What is transduction in machine learning?
Transduction or transductive inference in n logic, statistical inference, and machine learning is reasoning that is derived from observed, specific (training) cases to specific (test) cases.
The idea behind it is to avoid constructing a function to learn from a training set. In transductive learning, the training set is known in advance.
It was introduced by Vladimir Vapnik in the 1990s. He viewed transduction to be superior to induction because induction makes it necessary to solve a more general problem (inferring a function) before solving a more specific problem (computing outputs for new cases).
"When solving a problem of interest, do not solve a more general problem as an intermediate step. Try to get the answer that you really need but not a more general one."
Transduction is used in the domain of statistical learning to refer to predicting particular examples when specific examples from a domain are given.
Vladimir proposes a transductive model for sequence tagging and natural language modeling. Transductive learning is employed in NLP sequence prediction tasks, specifically in translation. The definitions appear to be more relaxed than the strict one-output-per-input of Goldberg and the FST.
Ed Grefenstette, et al. described transduction as mapping an input string to an output string.
Not all semi-supervised learning methods can be considered to be transductive in nature. This is because The inclusion of unlabelled samples in the training is not the primary characteristic of transductive learning, the avoidance of building a general model is the primary characteristic of transductive learning.
A wide range of Natural Language Processing (NLP) tasks can be considered to be transduction problems (learning how to convert one string into another). Machine translation can be looked at as a prototypical example of transduction.

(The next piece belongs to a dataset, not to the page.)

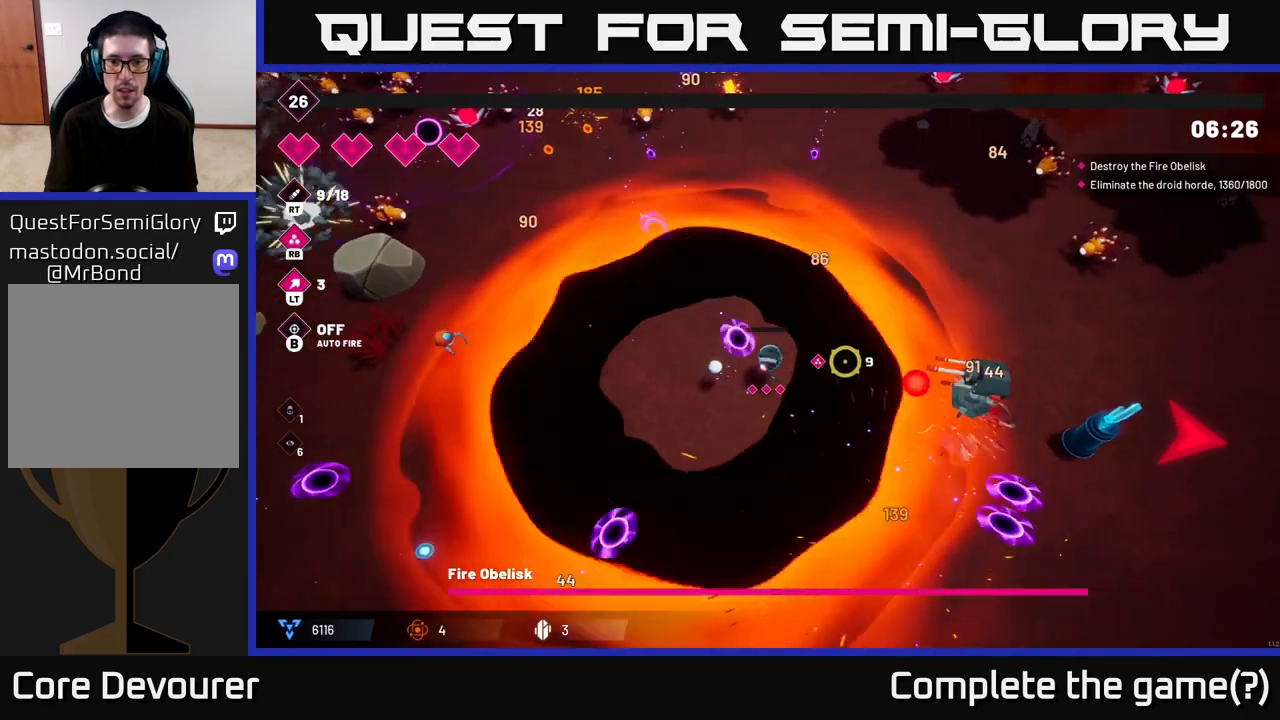
{"buttons": ["L2", "R2"], "left_stick": "up", "right_stick": "right", "events": [[300, "left_stick", "left"], [383, "L2", "down"], [467, "left_stick", "up"]]}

String transduction is a central part of a range of NLP applications. Some of these applications include:
This involves producing words in a target form after taking examples in a source form.
This refers to producing the right word spelling when incorrect word spellings are given.
Inflectional morphology involves creating new sequences when source sequences and context is available.
Machine translation is the process of crafting sequences of words in a target language after referring to examples in the source language.
This involves deriving sequences of text from sequences of audio that is available.
This is also known as speech synthesis and involves creating audio sequences from text sequences that are available.
What is the difference between inductive and transductive learning?
Transductive learning is contrasted with other types of learning like inductive learning and deductive learning. Here’s how it is different from inductive learning.
Induction refers to reasoning from observed training cases to general rules. These are then applied to the test cases. Transduction refers to reasoning from observed, specific cases to specific cases.
Inductive learning is no different from traditional supervised learning. It involves building and training an ML model based on a labelled training dataset that is available. This trained model is then used for the purpose of predicting the labels of a testing dataset that we have not encountered before.
The biggest difference between inductive and transductive learning is that in transductive learning, you encounter the training data as well as the testing dataset while training the model. In inductive learning, you only encounter the training data while training the model and then apply the learned model on a dataset which it has not seen before or encountered before.
Transduction does not involve building a predictive model. On the other hand, inductive learning involves building a predictive model.
Transduction can be an expensive learning process when new data points are added via an input stream. Because when new data points are added, you need to re-run the entire algorithm. However, Since inductive learning involves building a predictive model when new data points are added, you don’t need to rerun everything.
New data points can be labeled within a very short period with fewer computations in inductive learning. ,
What are transduction algorithms?
Transduction algorithms can be classified into two categories: algorithms that aim to predict discreet labels to unlabeled points, and algorithms that seek to predict continuous labels for unlabeled points.
The algorithms that seek to assign discreet labels are usually derived by means of adding partial supervision to a clustering algorithm. The types of algorithms that can be used for this purpose are flat clustering and hierarchical clustering.
Hierarchical clustering can be further divided into two categories: algorithms that cluster by partitioning and algorithms that cluster by agglomerating. Algorithms that aim to regress continuous labels are usually derived through the process of adding partial supervision to a manifold learning algorithm.
Partitioning transduction can be looked at as top-down transduction. It essentially is a semi-supervised extension of partition-based clustering. Any reasonable partitioning technique can be used with this algorithm.
Max flow min cut partitioning schemes are very widely used for this purpose.
Agglomerative transduction can be considered to be bottom-up transduction. This is essentially a semi-supervised extension of agglomerative clustering.
Mainfold transduction is still a very young field of research and is in its nascent stage.
What are the disadvantages of transduction?
The most significant disadvantage of transduction is that you cannot make use of the information that you learn for the purpose of labeling new instances because you aren’t building a new model. So, whenever you have to classify a new set of instances, you’ll have to repeat the entire training. It makes a lot of sense only when your goals (the instances that you wish to understand) are specific.
Another disadvantage of transductive learning is that its effectiveness may reduce if you have a few very noisy samples in your data.
The integrity of the entire dataset, or at least most of it, is essentially a prerequisite for transductive learning.